■ What to produce ■
Continue the passage about WordPress commands and remembering coding solutions, starting right after its last sentence.
*** Passage to read Section Begins ***
It is not uncommon sites to have multiple revisions on their pages. This is simply due editing and updating content. Let’s say for example a site has 700 pages or posts with 150 revisions on each, this would be over 100,000 entries in the database. To delete unnecessary revisions you can use the following command line:

wp post delete $(wp post list --post_type='revision' --format=ids) --force

I have posted the question also to WordPress.org forum here for discussion and #cli channel. Hopefully someone comes up with the answer 🙂 Also sent it to Eric. Maybe he knows.

WP-allimport faster finder: [wc_get_product_id_by_sku({sku[1]})]
Delete all images in media library: wp post delete --force $(wp post list --post_type='attachment' --format=ids)

1. Nov 2019 |

How to remember

When I do coding tasks for school I find really cool solutions and wonderful workarounds from time to time. I wonder how should I remember all this. How should I archive and structure all this knowledge. Should it be like learning a language where I should prepare learing cards (for vocabulary) to remember basic things by heart. Like what goes where when I need to append something to a list.
*** Passage to read Section Ends ***
*** Supplied material Section Begins ***
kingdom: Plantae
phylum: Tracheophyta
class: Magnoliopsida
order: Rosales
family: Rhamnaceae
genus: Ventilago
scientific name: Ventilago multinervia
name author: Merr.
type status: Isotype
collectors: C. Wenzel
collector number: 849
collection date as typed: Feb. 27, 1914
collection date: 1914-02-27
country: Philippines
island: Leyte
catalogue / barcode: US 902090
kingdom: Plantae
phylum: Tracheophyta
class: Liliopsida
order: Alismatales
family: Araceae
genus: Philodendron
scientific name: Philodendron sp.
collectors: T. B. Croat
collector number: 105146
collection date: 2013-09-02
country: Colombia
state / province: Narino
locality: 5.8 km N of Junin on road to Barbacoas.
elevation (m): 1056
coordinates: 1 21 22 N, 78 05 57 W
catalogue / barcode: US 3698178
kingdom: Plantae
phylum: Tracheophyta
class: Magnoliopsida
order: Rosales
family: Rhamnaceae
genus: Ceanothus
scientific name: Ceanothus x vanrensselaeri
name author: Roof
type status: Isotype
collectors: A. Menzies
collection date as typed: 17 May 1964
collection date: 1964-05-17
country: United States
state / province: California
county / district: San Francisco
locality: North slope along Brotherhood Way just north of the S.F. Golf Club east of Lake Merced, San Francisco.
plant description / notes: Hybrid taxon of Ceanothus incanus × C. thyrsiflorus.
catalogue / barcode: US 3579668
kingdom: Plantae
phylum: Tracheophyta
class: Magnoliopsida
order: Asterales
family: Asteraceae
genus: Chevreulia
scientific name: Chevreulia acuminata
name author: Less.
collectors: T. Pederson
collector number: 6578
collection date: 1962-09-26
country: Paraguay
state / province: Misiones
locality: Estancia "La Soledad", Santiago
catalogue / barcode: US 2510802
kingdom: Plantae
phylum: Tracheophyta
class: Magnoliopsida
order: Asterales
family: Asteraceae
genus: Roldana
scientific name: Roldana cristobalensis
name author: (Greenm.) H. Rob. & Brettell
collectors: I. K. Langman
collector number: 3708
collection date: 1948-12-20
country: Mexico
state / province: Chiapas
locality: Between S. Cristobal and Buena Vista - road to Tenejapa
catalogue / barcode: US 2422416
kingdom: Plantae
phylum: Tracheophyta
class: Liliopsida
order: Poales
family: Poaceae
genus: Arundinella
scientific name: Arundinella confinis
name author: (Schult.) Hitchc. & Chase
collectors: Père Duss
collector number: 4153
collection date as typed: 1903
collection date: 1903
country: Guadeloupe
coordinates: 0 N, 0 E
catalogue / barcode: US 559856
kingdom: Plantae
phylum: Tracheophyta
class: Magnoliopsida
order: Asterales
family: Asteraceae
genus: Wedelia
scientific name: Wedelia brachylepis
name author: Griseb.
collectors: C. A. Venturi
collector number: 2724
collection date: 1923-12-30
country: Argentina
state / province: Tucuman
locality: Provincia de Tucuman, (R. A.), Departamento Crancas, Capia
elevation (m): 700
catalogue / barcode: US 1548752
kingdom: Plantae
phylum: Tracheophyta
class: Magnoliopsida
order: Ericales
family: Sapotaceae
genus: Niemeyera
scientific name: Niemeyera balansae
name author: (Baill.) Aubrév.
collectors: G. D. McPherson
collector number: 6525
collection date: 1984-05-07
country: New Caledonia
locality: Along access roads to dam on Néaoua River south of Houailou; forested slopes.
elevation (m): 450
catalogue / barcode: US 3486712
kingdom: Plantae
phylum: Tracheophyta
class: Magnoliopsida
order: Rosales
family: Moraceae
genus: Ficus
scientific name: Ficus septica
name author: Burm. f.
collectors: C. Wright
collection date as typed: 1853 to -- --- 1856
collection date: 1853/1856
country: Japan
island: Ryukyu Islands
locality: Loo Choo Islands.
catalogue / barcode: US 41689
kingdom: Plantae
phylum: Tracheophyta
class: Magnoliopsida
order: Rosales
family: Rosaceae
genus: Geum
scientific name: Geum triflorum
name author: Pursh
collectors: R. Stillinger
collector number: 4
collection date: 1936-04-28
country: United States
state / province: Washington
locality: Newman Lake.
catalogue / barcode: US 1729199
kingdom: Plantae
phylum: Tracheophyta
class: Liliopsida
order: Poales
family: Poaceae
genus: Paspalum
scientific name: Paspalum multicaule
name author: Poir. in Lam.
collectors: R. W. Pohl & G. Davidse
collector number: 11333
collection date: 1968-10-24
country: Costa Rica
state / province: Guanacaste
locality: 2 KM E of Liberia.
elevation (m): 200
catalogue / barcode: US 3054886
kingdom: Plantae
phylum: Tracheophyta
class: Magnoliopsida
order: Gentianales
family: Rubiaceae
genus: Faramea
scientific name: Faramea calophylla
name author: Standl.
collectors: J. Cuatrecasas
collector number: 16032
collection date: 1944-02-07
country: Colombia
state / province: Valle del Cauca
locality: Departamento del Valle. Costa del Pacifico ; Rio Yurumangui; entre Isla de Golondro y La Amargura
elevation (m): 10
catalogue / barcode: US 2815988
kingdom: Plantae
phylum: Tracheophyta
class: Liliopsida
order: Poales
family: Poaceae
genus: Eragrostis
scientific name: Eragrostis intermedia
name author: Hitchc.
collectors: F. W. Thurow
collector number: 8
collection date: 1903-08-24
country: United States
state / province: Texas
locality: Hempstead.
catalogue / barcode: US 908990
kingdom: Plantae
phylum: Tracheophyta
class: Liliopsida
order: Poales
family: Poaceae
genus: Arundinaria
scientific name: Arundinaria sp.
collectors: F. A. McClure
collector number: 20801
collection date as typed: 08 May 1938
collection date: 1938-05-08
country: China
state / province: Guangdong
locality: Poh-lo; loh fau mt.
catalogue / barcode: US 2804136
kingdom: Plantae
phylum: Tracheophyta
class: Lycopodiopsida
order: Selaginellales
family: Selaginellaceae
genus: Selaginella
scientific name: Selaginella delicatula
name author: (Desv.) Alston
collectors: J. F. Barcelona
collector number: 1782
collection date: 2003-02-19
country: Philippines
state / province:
*** Supplied material Section Ends ***
■ Response box ■
18. Oct 2019 |

Finding descriptive statistics about IT studies in TalTech

Good statistics about school and subjects are really difficult to find even though we are quite often talked about the importance of high-quality data. But I found some here: ÕIS – Üldinfo – Statistika – Õppekavad – Õppeainete statistika. Quite… huh.

This is the picture of autumn semester results in the year 2018/2019 on my curriculum IADB17/17. These all are not the first-year subjects! I highlighted the subjects that I study in this first year’s first semester. I wonder what is going on with the basics of programming (ITI0102) where there are 441 students in the beginning but only 271 in the end (out of which 95% get a positive result). Our teacher Ago commented that the drop-out is ~30% and it is significant among session students (which is something I understand).

Also, an interesting finding for me is that the subject named “Sets, relations, systems” (of which I have already written here) seems to be the real gourmet subject. Out of hundreds of students, only 26 have decided to study it. And it also has the second-lowest average grade out of this selection of subjects.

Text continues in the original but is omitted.